Despite the recent Brexit vote, the U.K. has been the place to be this fall. Design professionals and tourists came to see the inaugural London Design Biennale (Sept. 7-27), an international survey titled “Utopia by Design,” held at Somerset House. The Biennale, which presented 37 international design interventions exploring ideas surrounding sustainability, migration, energy, and social equality, was staged to coincide with the London Design Festival (Sept. 17-25), now in it’s 14th year. The Cooper Hewitt Smithsonian National Design Museum represented the U.S. with a replica of the New York museum’s “Immersion Room”—an interactive installation highlighting digitized wallpapers from the museum’s vast collection.
Originally conceived as a smaller cluster of fairs, the festival now encompasses a total of 400 events spread throughout Clerkenwell, Islington, Shoreditch Design Triangle, Bankside, Chelsea, Brompton, and Brixton, the newest area on the design map.

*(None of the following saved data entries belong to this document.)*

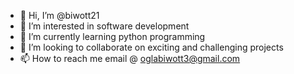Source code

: - 👋 Hi, I’m @biwott21
- 👀 I’m interested in software development
- 🌱 I’m currently learning python programming
- 💞️ I’m looking to collaborate on exciting and challenging projects
- 📫 How to reach me email @ oglabiwott3@gmail.com

<!---
biwott21/biwott21 is a ✨ special ✨ repository because its `README.md` (this file) appears on your GitHub profile.
You can click the Preview link to take a look at your changes.
--->
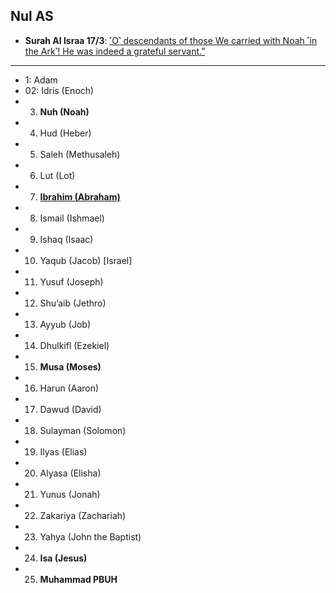 ## Nul AS
* __Surah Al Israa 17/3__: [˹O˺ descendants of those We carried with Noah ˹in the Ark˺! He was indeed a grateful servant.”](https://quranwbw.com/17/3)

***

* 1: Adam
* 02: Idris (Enoch)
* 03. __Nuh (Noah)__
* 04. Hud (Heber)
* 05. Saleh (Methusaleh)
* 06. Lut (Lot)
* 07. __[Ibrahim (Abraham)](https://myislam.org/quran-verses/prophet-ibrahim/)__
* 08. Ismail (Ishmael)
* 09. Ishaq (Isaac)
* 10. Yaqub (Jacob) [Israel]
* 11. Yusuf (Joseph)
* 12. Shu’aib (Jethro)
* 13. Ayyub (Job)
* 14. Dhulkifl (Ezekiel)
* 15. __Musa (Moses)__
* 16. Harun (Aaron)
* 17. Dawud (David)
* 18. Sulayman (Solomon)
* 19. Ilyas (Elias)
* 20. Alyasa (Elisha)
* 21. Yunus (Jonah)
* 22. Zakariya (Zachariah)
* 23. Yahya (John the Baptist)
* 24. __Isa (Jesus)__
* 25. __Muhammad PBUH__
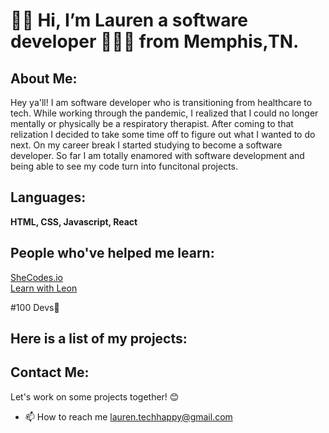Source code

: <h1> 👋🏾 Hi, I’m Lauren a software developer 👩🏾‍💻 from Memphis,TN.</h1>
<h2> About Me: </h2>
<p> Hey ya'll! I am software developer who is transitioning from healthcare to tech. While working through the pandemic, I realized that I could no longer mentally or physically be a respiratory therapist. After coming to that relization I decided to take some time off to figure out what I wanted to do next. On my career break I started studying to become a software developer. So far I am totally enamored with software development and being able to see my code turn into funcitonal projects.</p>
<h2>Languages:</h2>
<b>HTML, CSS, Javascript, React </b>

<h2> People who've helped me learn:</h2>
 <a href="https://www.shecodes.io/"> SheCodes.io </a>
<br>
 <a href="https://www.youtube.com/@learnwithleon"> Learn with Leon </a>  
<p>#100 Devs💞️</p>

<h2> Here is a list of my projects:</h2>

  
<h2> Contact Me:</h2>
<p> Let's work on some projects together! 😊</p>

- 📫 How to reach me <a href="mailto:lauren.techhappy@gmail.com" >lauren.techhappy@gmail.com</a>
<!---
lnevans89/lnevans89 is a ✨ special ✨ repository because its `README.md` (this file) appears on your GitHub profile.
You can click the Preview link to take a look at your changes.
--->
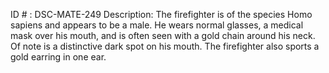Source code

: ID # : DSC-MATE-249
Description: The firefighter is of the species Homo sapiens and appears to be a male. He wears normal glasses, a medical mask over his mouth, and is often seen with a gold chain around his neck. Of note is a distinctive dark spot on his mouth. The firefighter also sports a gold earring in one ear.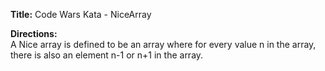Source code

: **Title:**  Code Wars Kata - NiceArray

**Directions:**<br>
A Nice array is defined to be an array where for every value n in the array, there is also an element n-1 or n+1 in the array.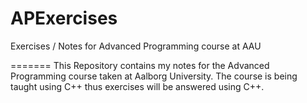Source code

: # APExercises
Exercises / Notes for Advanced Programming course at AAU

=======
This Repository contains my notes for the Advanced Programming course taken at Aalborg University.
The course is being taught using C++ thus exercises will be answered using C++.
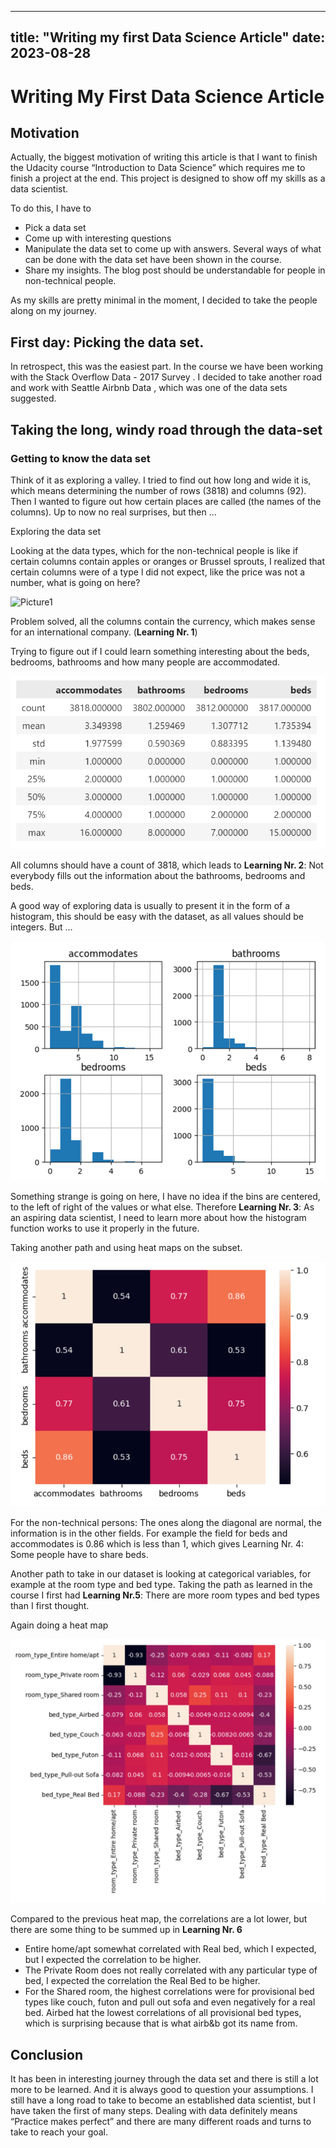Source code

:---
title: "Writing my first Data Science Article"
date: 2023-08-28
--

# Writing My First Data Science Article

## Motivation

Actually, the biggest motivation of writing this article is that I want to finish the Udacity course “Introduction to Data Science” which requires me to finish a project at the end. This project is designed to show off my skills as a data scientist. 

To do this, I have to

*	Pick a data set
*	Come up with interesting questions
*	Manipulate the data set to come up with answers. Several ways of what can be done with the data set have been shown in the course.
*	Share my insights. The blog post should be understandable for people in non-technical people.

As my skills are pretty minimal in the moment, I decided to take the people along on my journey.

## First day: Picking the data set.

In retrospect, this was the easiest part. In the course we have been working with the Stack Overflow Data - 2017 Survey . I decided to take another road and work with Seattle Airbnb Data , which was one of the data sets suggested. 

## Taking the long, windy road through the data-set

### Getting to know the data set

Think of it as exploring a valley. I tried to find out how long and wide it is, which means determining the number of rows (3818) and columns (92). Then I wanted to figure out how certain places are called (the names of the columns). Up to now no real surprises, but then …

Exploring the data set

Looking at the data types, which for the non-technical people is like if certain columns contain apples or oranges or Brussel sprouts, I realized that certain columns were of a type l did not expect, like the price was not a number, what is going on here?

![Picture1](../docs/assets/images/picture1.jpg)

Problem solved, all the columns contain the currency, which makes sense for an international company. (**Learning Nr. 1**)

Trying to figure out if I could learn something interesting about the beds, bedrooms, bathrooms and how many people are accommodated.

 ![Picture2](images/picture2.png)

All columns should have a count of 3818, which leads to **Learning Nr. 2**: Not everybody fills out the information about the bathrooms, bedrooms and beds.

A good way of exploring data is usually to present it in the form of a histogram, this should be easy with the dataset, as all values should be integers. But …

![Picture3](../images/picture3.png)
 
Something strange is going on here, I have no idea if the bins are centered, to the left of right of the values or what else. Therefore **Learning Nr. 3**: As an aspiring data scientist, I need to learn more about how the histogram function works to use it properly in the future.

Taking another path and using heat maps on the subset.

![Picture4](../images/picture4.png) 

For the non-technical persons: The ones along the diagonal are normal, the information is in the other fields. For example the field for beds and accommodates is 0.86 which is less than 1, which gives Learning Nr. 4: Some people have to share beds.

Another path to take in our dataset is looking at categorical variables, for example at the room type and bed type. Taking the path as learned in the course I first had **Learning Nr.5**: There are more room types and bed types than I first thought.

Again doing a heat map

![Picture5](../images/picture5.png) 

Compared to the previous heat map, the correlations are a lot lower, but there are some thing to be summed up in **Learning Nr. 6**

*	Entire home/apt somewhat correlated with Real bed, which I expected, but I expected the correlation to be higher.
*	The Private Room does not really correlated with any particular type of bed, I expected the correlation the Real Bed to be higher.
*	For the Shared room, the highest correlations were for provisional bed types like couch, futon and pull out sofa and even negatively for a real bed. Airbed hat the lowest correlations of all provisional bed types, which is surprising because that is what airb&b got its name from.

## Conclusion

It has been in interesting journey through the data set and there is still a lot more to be learned. And it is always good to question your assumptions. I still have a long road to take to become an established data scientist, but I have taken the first of many steps. Dealing with data definitely means “Practice makes perfect” and there are many different roads and turns to take to reach your goal.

Historic landmarks including the Victoria & Albert Museum, which functioned as the festival’s unofficial hub, hosted site-specific projects including Mathieu Lehanneur’s “Liquid Marble,” “Foil” by Benjamin Hubert of Layer, and Glithero’s “The Green Room.” Across town at Sir John Soane’s Museum, an exhibition titled “Below Stairs” celebrated the Georgian home’s newly restored Regency kitchen while featuring works by Edward Barber and Jay Osgerby, Jasper Morrison, Martino Gamper, and Paul Cocksedge, all emphasizing culinary life.
The latest iteration of Design Junction, another burgeoning fair relocated to Central Saint Martin’s Granary Square, has been incorporated into the re-envisioned area of King’s Cross. Across town in Central London, the Old Truman Brewery was teeming with British manufacturers in what was formerly Tent London, a smaller fair which launched 10 years ago. It is now re-branded as The London Design Fair, a four-day industry event gathering 500 exhibitors including independent designers and international pavilions like 100% Norway, while highlighting the country’s output of modern British art, design, and crafts.
At Design Centre Chelsea Harbour, Focus/16 highlighted the building’s top interior showrooms while Decorex International, located in the outskirts in bucolic Syon Park, is the U.K.’s premier interior design show, now in its 39th year. More than 400 exhibitors featured new collections of fabrics and furniture that appeal to the professional decorator and design trade as well. Smaller presentations showcasing contemporary craft included Future Heritage and The New Craftsmen, also demonstrating maker skills at Burberry Makers House exhibition in town.
The Brompton Design District celebrated a decade of design, highlighting exhibitions while offering up cocktails concocted by designers; Martino Gamper’s “Gingerini,” for example, was a mixture of ginger root, strawberries, champagne, and ice.
Sixties-inspired textiles, including painterly and abstract expressionist patterns, were some of the trends spotted in showrooms with wallpaper taking centerstage. British-born photographer-turned-textile-designer Martyn Thompson showcased Rock Pool, his newest collection of water-inspired motifs woven in cotton on a jacquard loom.
And while the fairs offered something for every taste, several independent exhibitors stood out. In Shoreditch, local designers including Lee Broom at Electra House had the public lining up to see Opticality, while Dutch transplant Tord Boontje curated Electro Craft, presenting 30 kinetic works outlining the connection between technology and the creative’s fascination with craft. Around the corner, Sheridan Coakley, owner of SCP, a veteran British furnishings manufacturer and retailer, presented a mix of U.K. designers and Mexican craft alongside work by Dutch designer Piet Hein Eek.
Read on for more highlights from the fairs and news around London town.
Blackpop | Homage Collection
Blackpop, a new independent producer of wallpaper, fabrics, and furnishings, uses digital technology to produce its range of textiles specified for commercial and residential projects. Artist Maxine Hall launched the brand in 2013, and her newest collection Homage is inspired by the Abstract Expressionist art movement of the 1940s and 50s. Selections include Vanguard wallpaper and Vanguard Vibe velvet fabric (shown).